■ TEXT EXCERPT:
═══

2. Basic Information of Laser Chaotic Communication Course

The laser chaotic communication course is designed to effectively support the three graduation requirements of engineering knowledge, research, and communication for the professional certification of engineering education in communication engineering majors and to imbue students with analytical and design capabilities. We identified the knowledge, competence, and quality objectives for this course, as shown in Figure 1.

There are two major pain points in the current teaching of this course. (1) Teaching concept: Many knowledge points in the course are abstract mathematical models and complex mathematical equations. The traditional teaching mode lacks personalization and innovation, and it does not sufficiently support the cultivation of students’ ability to solve complex engineering problems. (2) Teaching methods: In the classroom, we often see “stub” information and silence. Teachers carry out detailed theoretical derivation and concept explanations. If there is no appropriate method, such as the use of software or experiments, for demonstration, it is not conducive to the cultivation of students’ thinking ability, software application skills, and innovation ability.

Aiming to solve the problems posed by the above teaching pain points, we combine the five teaching objectives of the course to integrate resources. Firstly, with the help of the MOOC/SPOC teaching platform, high-quality resources are gathered through self-construction and sharing, the scale and quality of resources are improved, the online teaching resources network of the course is constructed, the project research activities inside and outside the classroom are activated, the open sharing of the course inside and outside the school is realized, and the smooth implementation of the cultivation of students’ scientific research ability and innovation ability is guaranteed. Secondly, the four-in-one teaching mode of “understanding in learning, strengthening in practice, consolidating in practice, breaking through and innovating” is proposed and adopted. In classroom teaching, heuristic, comparative methods; teaching and practice with Matlab or Optisystem software; questioning and answering; discussion; and other teaching methods are used to achieve “learning while understanding”. In the after-class section, the homework is carefully designed for students to complete through the course network platform in order to realize “consolidation and innovation while practicing”. Teachers judge whether students can learn the subsequent course content through the feedback of students’ test results, which can also be used as a reliable basis for teachers to modify course teaching plans and teaching methods.

═══

■ DATA SECTION:
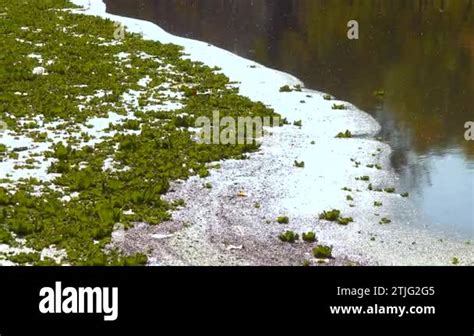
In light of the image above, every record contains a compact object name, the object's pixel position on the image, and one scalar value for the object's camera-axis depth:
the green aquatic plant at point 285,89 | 29.63
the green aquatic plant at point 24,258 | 14.28
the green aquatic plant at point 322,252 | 15.41
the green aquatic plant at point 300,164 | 20.92
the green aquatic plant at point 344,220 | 17.17
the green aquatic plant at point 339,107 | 27.28
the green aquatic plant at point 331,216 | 17.42
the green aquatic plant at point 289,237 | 16.17
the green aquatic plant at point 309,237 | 16.20
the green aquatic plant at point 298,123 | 24.94
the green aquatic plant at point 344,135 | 23.89
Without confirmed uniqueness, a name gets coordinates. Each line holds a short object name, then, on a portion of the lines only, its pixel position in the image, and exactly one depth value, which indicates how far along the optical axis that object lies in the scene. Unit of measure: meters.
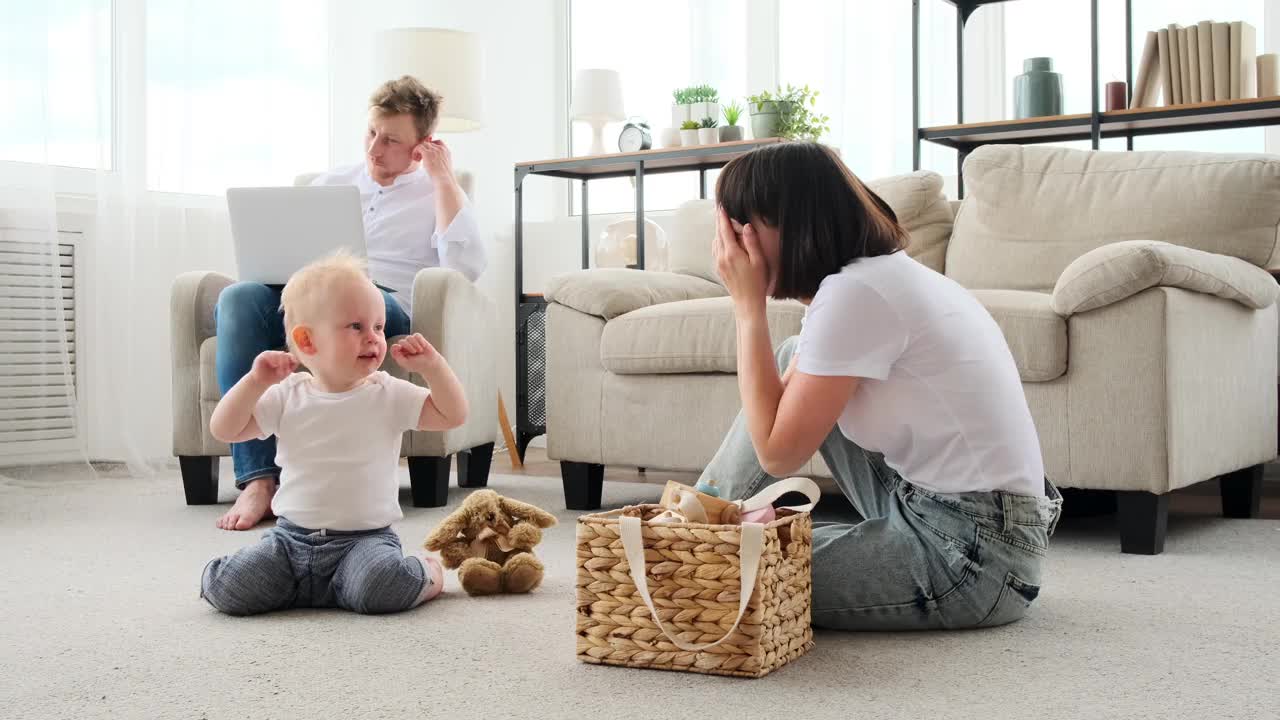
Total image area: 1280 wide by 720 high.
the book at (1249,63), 2.88
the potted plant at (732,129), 3.68
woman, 1.39
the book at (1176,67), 2.96
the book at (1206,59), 2.91
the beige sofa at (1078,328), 2.10
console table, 3.67
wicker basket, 1.29
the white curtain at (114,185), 3.40
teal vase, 3.14
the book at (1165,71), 2.97
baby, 1.65
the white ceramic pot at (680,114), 3.77
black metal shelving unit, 2.92
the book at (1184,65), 2.94
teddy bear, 1.84
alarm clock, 3.87
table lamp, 4.05
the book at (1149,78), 3.01
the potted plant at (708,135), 3.67
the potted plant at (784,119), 3.63
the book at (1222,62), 2.88
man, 2.68
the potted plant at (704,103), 3.73
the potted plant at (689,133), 3.70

═══

■ WHAT TO DO:
1. In the passage on the laser chaotic communication course, which software is named for teaching and practice in the classroom?
2. Write what follows the last sentence of the passage on the laser chaotic communication course.
The material is separate from the passage on the laser chaotic communication course.

■ RESPONSES IN ORDER:
1. Matlab or Optisystem.

2.
Electro-optical phase chaos and electro-optical intensity chaos are frequently employed methods for generating chaos, but they exhibit limitations in terms of their effectiveness in time-delayed-signature (TDS) concealment and complexity enhancement. To meet the advanced teaching requirements of the course, the teaching design of the “electro-optic cascade phase feedback loop” is elaborated based on the students’ learning of “electro-optic phase modulation” and “electro-optic intensity modulation”. The teaching effect of this method is studied from the aspects of program design, theoretical derivation, software simulation analysis, testing, and, finally, through exercises and questionnaires after class. The results show that this method has been recognized by students and that it has good potential for development.

3. Teaching Implementation of “Laser Chaotic Communication Based on P-I Electro-Optic Cascade Phase Feedback” Course

To gain a more thorough and detailed understanding of the characteristics of chaos, this study discusses the electro-optical feedback chaos teaching approach, focusing specifically on the phase–intensity conversion process. The study considers the integration of Optisystem and Matlab to construct and analyze a secure communication system characterized by chaotic behavior. Initially, a theoretical model of phase-to-intensity (P-I) electro-optical feedback optical chaos was developed, and its mathematical expression was derived. Subsequently, the performance of the optical chaos system, including aspects of security, confidentiality, robustness, and synchronization, was numerically analyzed using Matlab. Finally, the simulation link was established within the Optisystem software, followed by the design of device parameters and subsequent simulation and analysis of the constructed system. This approach aids students in developing the “model-analysis-optimization” thought process, enhancing the efficacy of the course instruction, and offering potential applicability to other laser chaotic secure communication teaching materials. The specific teaching implementation process is shown in Figure 2.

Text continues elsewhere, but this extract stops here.